Mohamed Hamaludin is a Guyana-born journalist who worked for several years at The Guyana Chronicle in the 1970s and on publications in the Cayman Islands and Turks and Caicos Islands before emigrating in 1984 to the United States, where he worked at The Miami Times, the Miami Herald and the South Florida Times. Though now retired, he writes a column for The South Florida Times (sfltimes.com) in which the above column first appeared. He may be reached at hamal1942@gmail.com.
Comments
Point of Correction: Desmond Tutu was an Anglican Church Archbishop, not a Catholic Church Archbishop. Thanks.
Thank you for pointing that out, as l was just going to check on that as l always thought he was an Anglican.
That was a super mistake Mo.
“This is a lesson still to be learned in the United States, where Republican leaders are shamelessly trying their best to make Americans forget about slavery …”
Another big lie cultivated by the democrat left in the US. Republicans want us to remember the truth about slavery and its horrors. The democrats were the slave holders who wielded their whips and terror on the slaves. They created Jim Crow, segregation and dehumanization of African Americans. We republicans want the record of slavery to be remembered in our national memory. Republicans were formed in 1854 as the anti slavery party, defeated the slave holding aristocratic southern Confederacy (at a cost of 400,000 Civil War Union casualties), freed the slaves and passed the 13th, 14th and 15th Amendments to the Constitution. Republicans helped create schools and colleges for the former slaves, created the Freedmans Bureau and other resettlement agencies. The record of slavery appears in all American history textbooks. Since the democrats have no sensible policies to offer the voters they constantly play the false race card accusations as exhibited by the quote to distort the truth.
Much of what you state is true.

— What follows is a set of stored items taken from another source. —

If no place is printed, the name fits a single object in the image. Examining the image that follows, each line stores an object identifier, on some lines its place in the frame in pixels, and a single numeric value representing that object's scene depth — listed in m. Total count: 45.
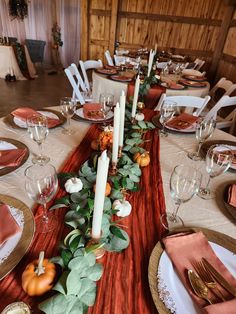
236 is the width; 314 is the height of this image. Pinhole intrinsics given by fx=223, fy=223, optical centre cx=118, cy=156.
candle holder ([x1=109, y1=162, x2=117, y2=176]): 0.81
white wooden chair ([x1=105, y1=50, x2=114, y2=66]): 3.78
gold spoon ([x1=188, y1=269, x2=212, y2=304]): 0.48
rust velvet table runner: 0.46
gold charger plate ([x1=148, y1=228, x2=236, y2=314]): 0.46
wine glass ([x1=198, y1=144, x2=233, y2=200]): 0.82
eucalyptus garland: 0.40
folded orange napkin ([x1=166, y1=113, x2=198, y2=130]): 1.31
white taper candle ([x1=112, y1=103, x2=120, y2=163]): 0.72
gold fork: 0.49
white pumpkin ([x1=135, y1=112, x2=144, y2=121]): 1.22
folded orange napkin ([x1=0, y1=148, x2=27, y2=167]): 0.84
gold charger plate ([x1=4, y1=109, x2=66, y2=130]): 1.14
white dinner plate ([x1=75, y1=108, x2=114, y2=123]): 1.29
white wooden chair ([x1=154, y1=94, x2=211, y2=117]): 1.70
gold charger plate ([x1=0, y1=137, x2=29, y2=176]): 0.81
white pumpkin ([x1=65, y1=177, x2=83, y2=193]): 0.70
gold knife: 0.50
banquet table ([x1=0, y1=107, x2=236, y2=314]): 0.48
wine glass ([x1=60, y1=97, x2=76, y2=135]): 1.13
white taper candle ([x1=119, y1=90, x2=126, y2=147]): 0.83
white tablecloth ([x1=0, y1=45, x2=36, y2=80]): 4.56
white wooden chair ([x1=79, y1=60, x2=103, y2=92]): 3.04
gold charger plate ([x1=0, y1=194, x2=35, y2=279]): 0.49
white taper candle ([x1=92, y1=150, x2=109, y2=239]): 0.43
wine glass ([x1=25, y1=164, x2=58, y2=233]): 0.60
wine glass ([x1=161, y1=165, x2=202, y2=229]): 0.67
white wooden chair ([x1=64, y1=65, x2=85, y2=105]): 2.19
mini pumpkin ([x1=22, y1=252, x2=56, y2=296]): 0.44
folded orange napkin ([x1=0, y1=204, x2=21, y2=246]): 0.56
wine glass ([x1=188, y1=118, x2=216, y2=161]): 1.05
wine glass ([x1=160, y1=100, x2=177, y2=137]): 1.19
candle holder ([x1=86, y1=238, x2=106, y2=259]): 0.47
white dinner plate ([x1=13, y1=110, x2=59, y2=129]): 1.14
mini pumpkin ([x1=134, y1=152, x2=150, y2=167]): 0.92
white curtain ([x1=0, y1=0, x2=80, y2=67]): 6.22
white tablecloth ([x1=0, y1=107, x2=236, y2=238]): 0.72
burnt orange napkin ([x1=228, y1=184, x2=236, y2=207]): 0.77
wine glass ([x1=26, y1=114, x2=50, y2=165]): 0.91
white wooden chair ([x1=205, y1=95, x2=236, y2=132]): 1.78
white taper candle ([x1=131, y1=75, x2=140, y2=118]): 1.15
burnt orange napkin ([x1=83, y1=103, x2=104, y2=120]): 1.33
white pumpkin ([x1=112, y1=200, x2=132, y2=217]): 0.65
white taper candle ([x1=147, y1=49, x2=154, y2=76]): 2.13
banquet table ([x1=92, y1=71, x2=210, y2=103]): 2.30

But you fail to acknowledge that there has been a major role reversal in American politics (a paradigm shift) in the past 50 years.
Historically, Southern Democrats fought tooth and nail to protect slavery whilst in the Republican north they fought valiantly to end slavery, culminating in the bloody Civil War.
Today, Republicans are stubbornly reluctant to admit that American society is one where White privilege is alive and well. In this regard, they strongly oppose things like CRT (critical race theory) and the fact that Whites are a privileged class in America.
So, White privilege is not a Democratic or Republican issue, per se, it’s an American blight.
Black people, whilst being unjustly and brutally denied basic human rights for centuries, built America with their blood, sweat and tears. And that is indisputable!
Now, the time has come to end systemic and built-in injustices, racism, and white privilege in America and to treat everyone equally.
You hit the nail on the head. Can’t agree with you more. May God bless you, Chris.